Further, the court found that because Kaemmerling would religiously object to “involuntary and/or forced collection” of DNA, “[t]he criminal statute is … no inducement for Kaemmerling to cooperate and potentially violate his beliefs,” so he’s not in a position where he has to choose “between criminal sanction and personally violating his own religious beliefs.”

In other words, only people whose religious beliefs aren’t strong enough that they would be willing to forgo them to avoid criminal penalty get religious protection. This analysis and conclusion would blow a hole at the heart of our religious liberty protections, but Kavanaugh saw no problem with it.

To add insult to injury, when various folks like the Little Sisters of the Poor and others objected to the Obama administration’s insistence that religious people participate in the process of outsourcing abortifacient insurance coverage to a third-party, Obama Department of Justice lawyers cited the Kaemmerling case over and over in their briefing as to why there was no religious liberty problem with what the administration was forcing people to do.
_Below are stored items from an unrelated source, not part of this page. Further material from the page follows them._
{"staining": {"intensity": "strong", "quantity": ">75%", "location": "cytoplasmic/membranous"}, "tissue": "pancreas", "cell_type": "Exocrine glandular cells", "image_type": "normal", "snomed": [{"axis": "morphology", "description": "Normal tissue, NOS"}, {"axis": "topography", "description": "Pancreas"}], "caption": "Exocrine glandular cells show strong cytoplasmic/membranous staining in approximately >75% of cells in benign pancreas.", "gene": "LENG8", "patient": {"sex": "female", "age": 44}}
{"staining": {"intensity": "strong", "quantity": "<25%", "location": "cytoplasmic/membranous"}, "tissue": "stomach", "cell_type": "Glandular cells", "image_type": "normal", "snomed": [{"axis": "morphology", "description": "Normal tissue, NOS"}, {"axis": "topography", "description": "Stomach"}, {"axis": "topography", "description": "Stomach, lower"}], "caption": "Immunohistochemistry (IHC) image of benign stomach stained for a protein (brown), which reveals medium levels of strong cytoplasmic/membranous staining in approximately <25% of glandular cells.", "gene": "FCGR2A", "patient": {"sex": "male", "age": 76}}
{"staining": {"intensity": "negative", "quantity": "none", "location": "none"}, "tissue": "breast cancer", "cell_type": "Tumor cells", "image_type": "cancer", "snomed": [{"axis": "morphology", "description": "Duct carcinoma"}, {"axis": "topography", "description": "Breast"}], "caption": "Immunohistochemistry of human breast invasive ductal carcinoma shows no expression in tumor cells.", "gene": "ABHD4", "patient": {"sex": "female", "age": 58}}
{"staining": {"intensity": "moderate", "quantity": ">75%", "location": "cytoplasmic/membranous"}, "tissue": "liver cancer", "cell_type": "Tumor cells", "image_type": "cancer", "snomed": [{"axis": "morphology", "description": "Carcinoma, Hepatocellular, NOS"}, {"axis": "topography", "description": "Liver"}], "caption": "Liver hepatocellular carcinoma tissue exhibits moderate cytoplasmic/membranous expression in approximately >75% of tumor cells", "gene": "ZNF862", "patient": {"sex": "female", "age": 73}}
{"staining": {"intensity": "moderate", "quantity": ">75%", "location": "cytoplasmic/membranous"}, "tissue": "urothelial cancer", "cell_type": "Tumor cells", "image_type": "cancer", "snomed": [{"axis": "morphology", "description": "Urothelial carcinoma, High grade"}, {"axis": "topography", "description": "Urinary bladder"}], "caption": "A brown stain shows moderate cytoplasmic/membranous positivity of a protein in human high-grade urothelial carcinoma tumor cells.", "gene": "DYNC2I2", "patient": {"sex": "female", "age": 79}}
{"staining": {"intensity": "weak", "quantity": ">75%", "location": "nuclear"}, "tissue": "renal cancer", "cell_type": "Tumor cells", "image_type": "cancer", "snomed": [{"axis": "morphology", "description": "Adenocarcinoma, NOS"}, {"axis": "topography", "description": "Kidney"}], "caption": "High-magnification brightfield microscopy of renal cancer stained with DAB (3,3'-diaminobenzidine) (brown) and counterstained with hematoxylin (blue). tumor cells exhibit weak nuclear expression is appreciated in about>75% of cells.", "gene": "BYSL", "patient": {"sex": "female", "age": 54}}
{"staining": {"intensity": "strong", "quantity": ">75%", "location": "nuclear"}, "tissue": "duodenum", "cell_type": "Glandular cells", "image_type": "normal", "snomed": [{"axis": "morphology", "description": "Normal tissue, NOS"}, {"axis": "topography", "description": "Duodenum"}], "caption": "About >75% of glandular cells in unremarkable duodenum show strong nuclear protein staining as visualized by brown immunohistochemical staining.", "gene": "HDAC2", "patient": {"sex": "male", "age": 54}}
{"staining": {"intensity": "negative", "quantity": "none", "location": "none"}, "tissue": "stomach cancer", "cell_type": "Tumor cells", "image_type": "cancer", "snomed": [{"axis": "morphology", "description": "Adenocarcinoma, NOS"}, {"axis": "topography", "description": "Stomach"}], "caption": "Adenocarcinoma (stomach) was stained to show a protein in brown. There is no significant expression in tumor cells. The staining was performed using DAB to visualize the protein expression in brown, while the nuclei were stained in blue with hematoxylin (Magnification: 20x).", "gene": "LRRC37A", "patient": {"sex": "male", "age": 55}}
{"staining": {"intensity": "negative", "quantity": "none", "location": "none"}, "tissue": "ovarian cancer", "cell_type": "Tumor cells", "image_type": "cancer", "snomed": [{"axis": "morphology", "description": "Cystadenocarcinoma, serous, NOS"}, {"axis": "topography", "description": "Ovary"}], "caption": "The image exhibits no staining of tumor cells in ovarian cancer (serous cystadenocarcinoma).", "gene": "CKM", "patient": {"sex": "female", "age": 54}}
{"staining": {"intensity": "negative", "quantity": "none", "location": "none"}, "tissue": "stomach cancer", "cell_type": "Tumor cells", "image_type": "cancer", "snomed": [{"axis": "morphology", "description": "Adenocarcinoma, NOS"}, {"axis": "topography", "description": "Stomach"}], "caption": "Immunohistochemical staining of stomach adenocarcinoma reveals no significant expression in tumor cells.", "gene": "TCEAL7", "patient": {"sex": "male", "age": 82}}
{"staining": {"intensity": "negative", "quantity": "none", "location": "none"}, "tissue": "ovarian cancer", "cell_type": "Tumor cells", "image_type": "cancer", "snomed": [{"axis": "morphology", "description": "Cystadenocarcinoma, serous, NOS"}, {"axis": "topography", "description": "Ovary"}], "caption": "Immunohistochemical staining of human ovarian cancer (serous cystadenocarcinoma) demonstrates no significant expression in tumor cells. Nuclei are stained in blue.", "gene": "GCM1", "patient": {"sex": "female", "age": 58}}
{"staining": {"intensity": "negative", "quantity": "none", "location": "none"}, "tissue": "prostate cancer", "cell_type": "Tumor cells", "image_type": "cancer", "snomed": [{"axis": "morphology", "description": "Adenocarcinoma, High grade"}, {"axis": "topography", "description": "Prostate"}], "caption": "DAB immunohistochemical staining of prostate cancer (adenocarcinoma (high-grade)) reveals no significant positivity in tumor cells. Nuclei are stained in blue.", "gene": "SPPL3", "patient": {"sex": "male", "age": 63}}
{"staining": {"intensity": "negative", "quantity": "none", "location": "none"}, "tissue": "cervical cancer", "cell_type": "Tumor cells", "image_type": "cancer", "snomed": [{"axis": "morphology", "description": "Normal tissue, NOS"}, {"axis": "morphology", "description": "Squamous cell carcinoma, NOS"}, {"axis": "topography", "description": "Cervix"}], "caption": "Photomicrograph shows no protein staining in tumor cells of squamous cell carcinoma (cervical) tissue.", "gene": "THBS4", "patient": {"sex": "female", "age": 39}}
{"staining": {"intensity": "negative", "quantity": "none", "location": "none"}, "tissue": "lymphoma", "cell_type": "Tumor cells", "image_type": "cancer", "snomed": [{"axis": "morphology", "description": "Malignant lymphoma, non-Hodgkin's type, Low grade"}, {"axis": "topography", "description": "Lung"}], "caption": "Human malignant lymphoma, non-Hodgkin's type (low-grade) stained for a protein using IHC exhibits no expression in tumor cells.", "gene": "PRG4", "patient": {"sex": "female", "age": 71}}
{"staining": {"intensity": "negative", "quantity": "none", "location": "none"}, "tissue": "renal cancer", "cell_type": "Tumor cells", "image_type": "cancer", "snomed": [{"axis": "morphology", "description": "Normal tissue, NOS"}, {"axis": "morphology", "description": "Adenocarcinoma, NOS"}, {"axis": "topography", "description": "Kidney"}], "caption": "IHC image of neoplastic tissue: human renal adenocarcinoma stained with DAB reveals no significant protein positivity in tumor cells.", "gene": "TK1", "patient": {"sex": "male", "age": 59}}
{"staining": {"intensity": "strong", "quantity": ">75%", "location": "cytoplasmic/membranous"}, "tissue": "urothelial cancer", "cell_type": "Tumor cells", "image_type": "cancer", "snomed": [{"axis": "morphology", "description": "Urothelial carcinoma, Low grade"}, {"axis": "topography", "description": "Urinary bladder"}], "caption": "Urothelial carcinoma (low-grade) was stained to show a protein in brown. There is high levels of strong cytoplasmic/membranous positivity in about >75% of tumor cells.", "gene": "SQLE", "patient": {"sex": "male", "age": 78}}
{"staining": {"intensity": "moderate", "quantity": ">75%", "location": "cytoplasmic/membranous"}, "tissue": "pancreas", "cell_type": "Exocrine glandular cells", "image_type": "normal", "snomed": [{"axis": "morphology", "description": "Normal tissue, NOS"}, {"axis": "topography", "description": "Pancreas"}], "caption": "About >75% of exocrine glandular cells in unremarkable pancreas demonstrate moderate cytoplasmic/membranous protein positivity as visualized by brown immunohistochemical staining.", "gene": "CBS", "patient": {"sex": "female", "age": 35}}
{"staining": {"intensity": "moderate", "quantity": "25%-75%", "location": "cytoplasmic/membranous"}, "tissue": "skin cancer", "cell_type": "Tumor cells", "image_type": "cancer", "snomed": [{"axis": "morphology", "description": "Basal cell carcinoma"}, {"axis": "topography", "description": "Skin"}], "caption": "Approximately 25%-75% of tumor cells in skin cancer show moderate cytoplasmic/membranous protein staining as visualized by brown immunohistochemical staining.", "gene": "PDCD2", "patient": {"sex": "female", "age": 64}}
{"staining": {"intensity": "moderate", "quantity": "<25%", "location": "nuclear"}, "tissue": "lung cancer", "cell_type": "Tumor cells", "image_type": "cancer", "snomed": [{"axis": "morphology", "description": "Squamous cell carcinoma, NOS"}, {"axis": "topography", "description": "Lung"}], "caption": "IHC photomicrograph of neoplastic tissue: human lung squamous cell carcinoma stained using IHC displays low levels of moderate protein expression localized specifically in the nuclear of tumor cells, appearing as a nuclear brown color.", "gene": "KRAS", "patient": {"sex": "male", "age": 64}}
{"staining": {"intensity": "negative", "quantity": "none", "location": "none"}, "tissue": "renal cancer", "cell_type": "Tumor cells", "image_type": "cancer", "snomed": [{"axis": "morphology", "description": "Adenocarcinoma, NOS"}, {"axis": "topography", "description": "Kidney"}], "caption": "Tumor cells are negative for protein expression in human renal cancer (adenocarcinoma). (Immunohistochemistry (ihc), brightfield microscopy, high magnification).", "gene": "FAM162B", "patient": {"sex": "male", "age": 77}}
This Is a Disturbing Pattern for a Potential SCOTUS Justice

Any one of these cases could perhaps be overlooked. Perhaps. But taken together, they evince a disturbing pattern in Kavanaugh’s jurisprudence. To see the doctrinal damage his opinions (or the opinions he joins) cause requires a careful reading. Even when the outcome he reaches is positive, his victory is a double-edged sword for religious liberty, creating weapons that can be used against it in the future. Religious freedom hardly needs any more pyrrhic victories.

As to why he has taken these stances, it’s unclear—but also irrelevant here. Maybe he doesn’t really fully understand religious liberty claims and the laws and legal doctrine that support them. He seems like a bit of a law-and-order judge, who, unlike Alito, isn’t inclined towards religious liberty claimants.

Maybe he doesn’t really care, even when the law requires otherwise (or at least doesn’t require his position). Maybe he’s just trying to thread the needle to avoid offending either side, with an eye on a future confirmation hearing. Or maybe this is just how he sees the law and the world. But any of those explanations disqualifies him, in my eyes, from being elevated to the Supreme Court.

All of this isn’t to say Kavanaugh would be a unmitigated disaster for religious freedom on the Supreme Court. He does sometimes vote for a pro-religious liberty outcome. The problem is that his vote is often littered with doctrinal time bombs that will do damage in years to come.

This is cold comfort for the millions of Americans for whom religious liberty is not only the defining freedom of their existence, but also the one they feel is most under threat.  In the end, the question isn’t whether Kavanaugh would be better than Kennedy has been on these issues. The question is whether he’s our best option for this nomination. Based on the evidence I’ve seen in his jurisprudence, Kavanaugh poses too big of a risk of disappointing on religious freedom to be placed on the nation’s highest court.

I therefore respectfully dissent from Whelan’s and Kavanaugh’s views.